Отрывок для разбора:
=======

Литмир - Электронная Библиотека
A
A

«У меня единственный сын, а вы приписали его к четырем несуществующим братьям, чтобы отдать его в солдаты».

В другой песне поется:

«Хожу я по улице,

И у меня требуют паспорт.

Паспорт свой я потерял,

и вот меня ведут в прием».

Есть песни, где рекрут трогательно прощается с родными и близкими и посылает грозные проклятия в адрес катальных воротил, отдавших его в рекруты.

Песни прощания проникнуты безысходным горем, вполне естественным у людей, порвавших навсегда связь с родиной, с родителями, с традициями, в которых воспитывались.

«Прощайте, сестры и братья!

Бог знает, встретимся ли мы когда-нибудь!»

В другой песне малолетний новобранец, сопоставляя то, чем он жил до сих пор с предстоящим ему в будущем, рисует свое детское горе в следующих характерных словах:

«Видно, расстаться мне с Химушем, Раши[7]

Буду питаться солдатскою кашей,

Буду носить нееврейское платье

В хедер уж мне не ходить для занятий».

В другой песне поется:

«Нам бреют бороды, стригут пейсы, нас заставляют нарушать святость субботы и праздников».

=======

Предоставленные записи:
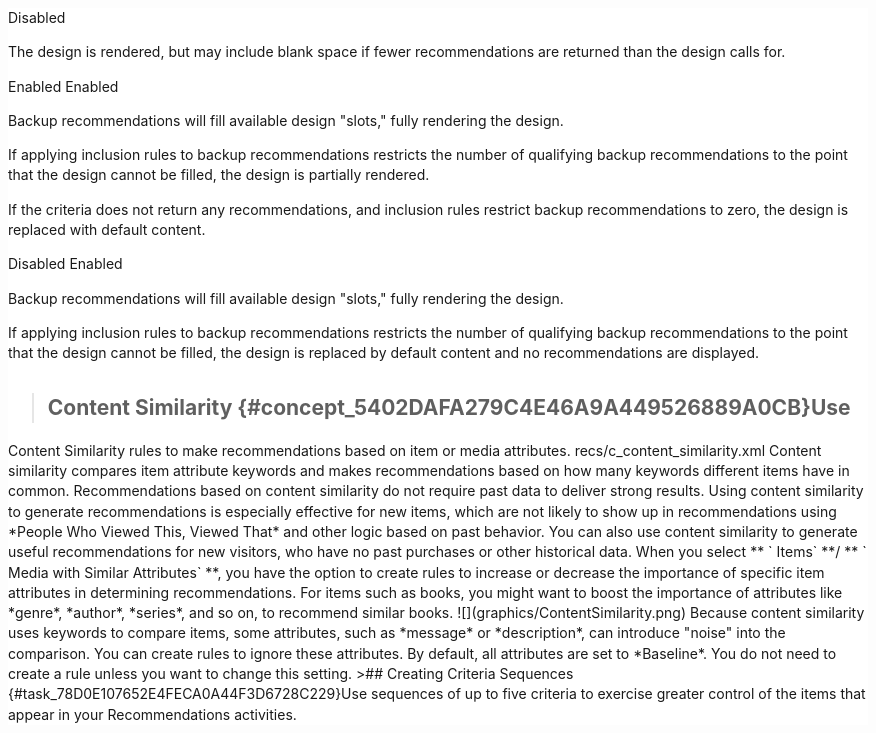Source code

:    <td colname="col2"> Disabled </td> 
   <td colname="col3"> <p>The design is rendered, but may include blank space if fewer recommendations are returned than the design calls for.</p> </td> 
  </tr> 
  <tr> 
   <td colname="col1"> Enabled </td> 
   <td colname="col2"> Enabled </td> 
   <td colname="col3"> <p>Backup recommendations will fill available design "slots," fully rendering the design.</p> <p>If applying inclusion rules to backup recommendations restricts the number of qualifying backup recommendations to the point that the design cannot be filled, the design is partially rendered.</p> <p>If the criteria does not return any recommendations, and inclusion rules restrict backup recommendations to zero, the design is replaced with default content.</p> </td> 
  </tr> 
  <tr> 
   <td colname="col1"> Disabled </td> 
   <td colname="col2"> Enabled </td> 
   <td colname="col3"> <p>Backup recommendations will fill available design "slots," fully rendering the design.</p> <p>If applying inclusion rules to backup recommendations restricts the number of qualifying backup recommendations to the point that the design cannot be filled, the design is replaced by default content and no recommendations are displayed.</p> </td> 
  </tr> 
 </tbody> 
</table>

>## Content Similarity {#concept_5402DAFA279C4E46A9A449526889A0CB}Use 
<wintitle>
  Content Similarity 
</wintitle> rules to make recommendations based on item or media attributes. 
<draft-comment otherprops="merge">
  recs/c_content_similarity.xml 
</draft-comment>Content similarity compares item attribute keywords and makes recommendations based on how many keywords different items have in common. Recommendations based on content similarity do not require past data to deliver strong results.
Using content similarity to generate recommendations is especially effective for new items, which are not likely to show up in recommendations using *People Who Viewed This, Viewed That* and other logic based on past behavior. You can also use content similarity to generate useful recommendations for new visitors, who have no past purchases or other historical data. 
When you select ** ` Items` **/ ** ` Media with Similar Attributes` **, you have the option to create rules to increase or decrease the importance of specific item attributes in determining recommendations. For items such as books, you might want to boost the importance of attributes like *genre*, *author*, *series*, and so on, to recommend similar books. 
![](graphics/ContentSimilarity.png) 
Because content similarity uses keywords to compare items, some attributes, such as *message* or *description*, can introduce "noise" into the comparison. You can create rules to ignore these attributes. 
By default, all attributes are set to *Baseline*. You do not need to create a rule unless you want to change this setting. 
>## Creating Criteria Sequences {#task_78D0E107652E4FECA0A44F3D6728C229}Use sequences of up to five criteria to exercise greater control of the items that appear in your 
<wintitle>
  Recommendations 
</wintitle> activities.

=======

Порядок выполнения:
Ответьте по отрывку о рекрутских песнях:
1. К скольким несуществующим братьям приписали единственного сына?
2. Что потерял человек, у которого на улице требуют документ?
3. Куда малолетнему новобранцу больше не ходить для занятий?
Записи для работы не понадобятся.

Решение задания:
1. К четырем.
2. Паспорт.
3. В хедер.